Allah isteyecek her şeyden önce kısmet edecek insan da yaşayacaktır. Ben şöyle yaparım, böyle yaparımla olmaz. Allah isterse bir kulun işini, mermere geçirir dişini; istemezse işini, muhallebi yerken kırar otuz iki dişini… Ne diyordu Şair İbrahim SAYAR Ne sandın şiirinde:
Takdirden öte muradın olmaz
Çok istesen de inadın olmaz
O, uçurursa kanadın olmaz
Uçmayı kuştan, kartaldan mı sandın.
O’nun emriyle göktedir varlıklar
O’nun emriyle yerde kalabalıklar
O dilerse kavağa çıkar balıklar
Şu düzenli hayatı faldan mı sandın.
Kısmetine de razı gelmeli şükretmeli insan, zaten dualarımızda da durum böyle değil midir? Asiliğe, isyana düşmeden yaşamalı şükretmeliyiz verdiğine, vereceğine. Çünkü veren o dur, alan o…
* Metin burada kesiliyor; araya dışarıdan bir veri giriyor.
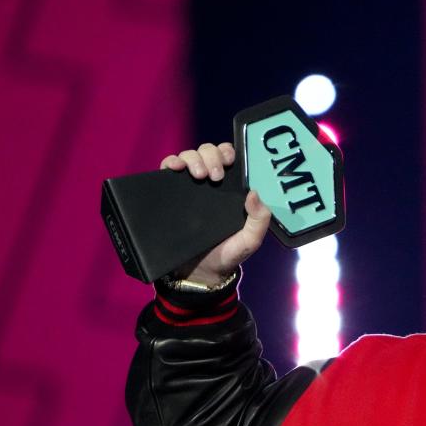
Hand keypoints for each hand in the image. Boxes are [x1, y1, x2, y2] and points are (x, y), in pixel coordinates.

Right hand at [159, 143, 270, 285]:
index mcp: (228, 189)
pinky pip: (166, 169)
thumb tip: (254, 193)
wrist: (199, 273)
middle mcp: (208, 184)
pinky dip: (170, 162)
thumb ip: (259, 220)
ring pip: (188, 156)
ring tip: (198, 176)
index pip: (226, 158)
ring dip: (193, 158)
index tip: (229, 162)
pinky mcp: (170, 195)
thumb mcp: (250, 240)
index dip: (227, 152)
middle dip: (211, 156)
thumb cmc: (227, 254)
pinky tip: (174, 168)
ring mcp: (188, 188)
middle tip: (214, 176)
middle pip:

Senin isteminin ötesinde Rabbinin izni olacak o kısmet edecek sen yaşayacaksın. Sözün özü şudur ki genç kardeşim aslında sen karar verici değil, uygulayıcısın bu sebeple kendini çokta üstün görmeyeceksin ne diyor Cenabı hak yüce kitabı Kuran-ı kerimin İsra Suresi, 37. Ayetinde: Yeryüzünde böbürlenerek yürüme; çünkü sen ne yeri yarabilirsin, ne dağlara boyca ulaşabilirsin.
Onun bizim hayatımıza kısmet ettiği, yani sunduğu görevleri doğru algılar ve vazifemizi gereğince yerine getirirsek imtihanımızı da vermiş oluruz. Bize bahşedilen görev ne olursa olsun fark etmez ister; anne, baba, evlat ol. İster öğrenci, öğretmen ol. İster siyasetçi, istersen bürokratlık hiç fark etmeksizin görevini laikiyle yerine getirmelisin.
Bazen insan bir kapı arar da bulamaz kendine, bu çıkış kapısıdır, huzur kapısıdır. Bazen insan bir yol arar da bulamaz kendine, bu varış yoludur, aşk yoludur. Belki insan sabırsızdır, belki zaman… Ararken insan farkına varmadan verir Yaradan huzuru da, aşkı da… Bekleyip görmeli zamanı da, sabrı da… Neler eriyecektir yüreğinde, kibri… enaniyeti… Belki de aradığı huzuru, aşkı beklemektir sınavı kim bilir kısmeti nedir, nerededir?
Allah belki de sana öyle bir görev kısmet edecek, öyle bir kapı açacak ki attığın her adımda hayır işleyeceksin bilemezsin. Peygamber efendimiz bir hadisi şerifinde “İnsanoğlu öldüğü zaman, bütün amellerinin sevabı da sona erer. Şu üç şey bundan müstesnadır: Sadaka-i cariye, istifade edilen ilim, kendisine dua eden hayırlı evlat.” Evet, belki de senin kısmetin de ölümünden sonra amel defterinin kapanmadan kıyamete kadar açık kalmasını sağlayacak bu üç durumdan biri olabilir. Yaptığın işi sana bahşedilen kısmeti küçük görme görevinin bilincinde ol, kıymetini bil. Öyle kendini basit ve sıradan görüp yaratanını incitme, bir kere yaratılmışların en şereflisi olansın. Senin basit olmak gibi, alelade olmak gibi bir durumun olması söz konusu olamaz genç kardeşim.
Mesela ben her hafta yazıyorum biliyorum ki çok kişi tarafından ne takip ediliyor, ne de okunuyorum. Ama bir kişi de olsa bir yerde bu yazdıklarımı okuyor da nokta dahi olsa bir çıkarım yapıp doğruya sevk oluyorsa ne mutlu bana, ne mutlu bize bunu kısmet eden Rabbimize…
Rabbim Kısmetinin kıymetini bilenlerden ve hayrını görenlerden eylesin sizleri inşallah.